# Passage
********

Indeed it was s good step from RBI it will certainly help in tackling
inflation up to some extent and for a period of time .But apart from
influx of liquidity in o system need to look at certain other important
aspects like subsidies and price hike in diesel prices .Because increase
in diesel price will led to inflation ,which will reduce the
effectiveness of RBI measure's.Need of hour is to control on fuel
prices then it will make sense.
Actions taken by the UPA government, allowing FDI in aviation and retail
sector, will definitely provide some momentum to economic growth while
reduced subsidy on LPG gas will increase the burden on the shoulder of
middle class families. Although these actions may be good for economy
but scams (read coalgate scam) has badly reflected in the monsoon
session. These reforms can be ray of hope for Honorable PM as well as
UPA for Poll-2014.
At the time of economy's sluggish growth movement, cut in the CRR is a right step, to triggering in engines of economy.
alongwith this, a policy step, to open FDI in retail and others few sector and rationalising diesel and LPG subsidies clearly indicates Gvt's efforts, to revive the present economic picture towards high growth rate.

********

# Dataset excerpts

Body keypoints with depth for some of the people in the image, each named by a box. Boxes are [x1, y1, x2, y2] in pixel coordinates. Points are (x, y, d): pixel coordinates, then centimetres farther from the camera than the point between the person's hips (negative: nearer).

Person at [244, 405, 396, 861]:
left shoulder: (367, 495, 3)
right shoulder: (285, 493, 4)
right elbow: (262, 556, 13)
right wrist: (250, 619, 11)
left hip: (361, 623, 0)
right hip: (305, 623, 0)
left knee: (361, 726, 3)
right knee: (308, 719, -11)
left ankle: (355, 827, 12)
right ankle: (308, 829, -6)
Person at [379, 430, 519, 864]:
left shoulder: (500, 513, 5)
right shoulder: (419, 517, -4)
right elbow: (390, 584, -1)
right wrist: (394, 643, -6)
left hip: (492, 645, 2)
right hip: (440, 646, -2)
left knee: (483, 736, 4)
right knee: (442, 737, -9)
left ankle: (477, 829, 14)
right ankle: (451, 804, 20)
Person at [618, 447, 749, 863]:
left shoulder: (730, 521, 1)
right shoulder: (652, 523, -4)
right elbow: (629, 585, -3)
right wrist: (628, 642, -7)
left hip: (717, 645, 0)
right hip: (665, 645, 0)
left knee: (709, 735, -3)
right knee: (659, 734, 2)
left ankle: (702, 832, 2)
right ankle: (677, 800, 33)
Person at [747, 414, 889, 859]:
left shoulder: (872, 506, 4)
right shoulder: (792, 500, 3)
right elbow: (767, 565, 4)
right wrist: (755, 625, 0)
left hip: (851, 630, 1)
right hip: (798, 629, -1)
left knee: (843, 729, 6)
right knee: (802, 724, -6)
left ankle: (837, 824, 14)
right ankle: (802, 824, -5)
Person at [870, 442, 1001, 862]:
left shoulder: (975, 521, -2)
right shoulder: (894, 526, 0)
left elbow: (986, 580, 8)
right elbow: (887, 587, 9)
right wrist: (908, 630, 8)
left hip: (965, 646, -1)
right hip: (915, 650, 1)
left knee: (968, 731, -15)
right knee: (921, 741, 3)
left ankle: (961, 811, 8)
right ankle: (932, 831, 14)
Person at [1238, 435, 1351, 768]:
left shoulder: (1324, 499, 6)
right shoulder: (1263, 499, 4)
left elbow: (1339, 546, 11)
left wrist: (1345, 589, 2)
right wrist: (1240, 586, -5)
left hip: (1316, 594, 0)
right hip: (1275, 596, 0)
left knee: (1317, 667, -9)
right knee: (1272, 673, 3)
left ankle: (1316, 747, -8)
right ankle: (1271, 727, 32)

********

# What the task asks
In the comments on RBI measures and economic reforms, rewrite the part from "Actions taken by" to "high growth rate.", substituting "ruling coalition" for every occurrence of "UPA".

# Task output
Actions taken by the ruling coalition government, allowing FDI in aviation and retail
sector, will definitely provide some momentum to economic growth while
reduced subsidy on LPG gas will increase the burden on the shoulder of
middle class families. Although these actions may be good for economy
but scams (read coalgate scam) has badly reflected in the monsoon
session. These reforms can be ray of hope for Honorable PM as well as
ruling coalition for Poll-2014.
At the time of economy's sluggish growth movement, cut in the CRR is a right step, to triggering in engines of economy.
alongwith this, a policy step, to open FDI in retail and others few sector and rationalising diesel and LPG subsidies clearly indicates Gvt's efforts, to revive the present economic picture towards high growth rate.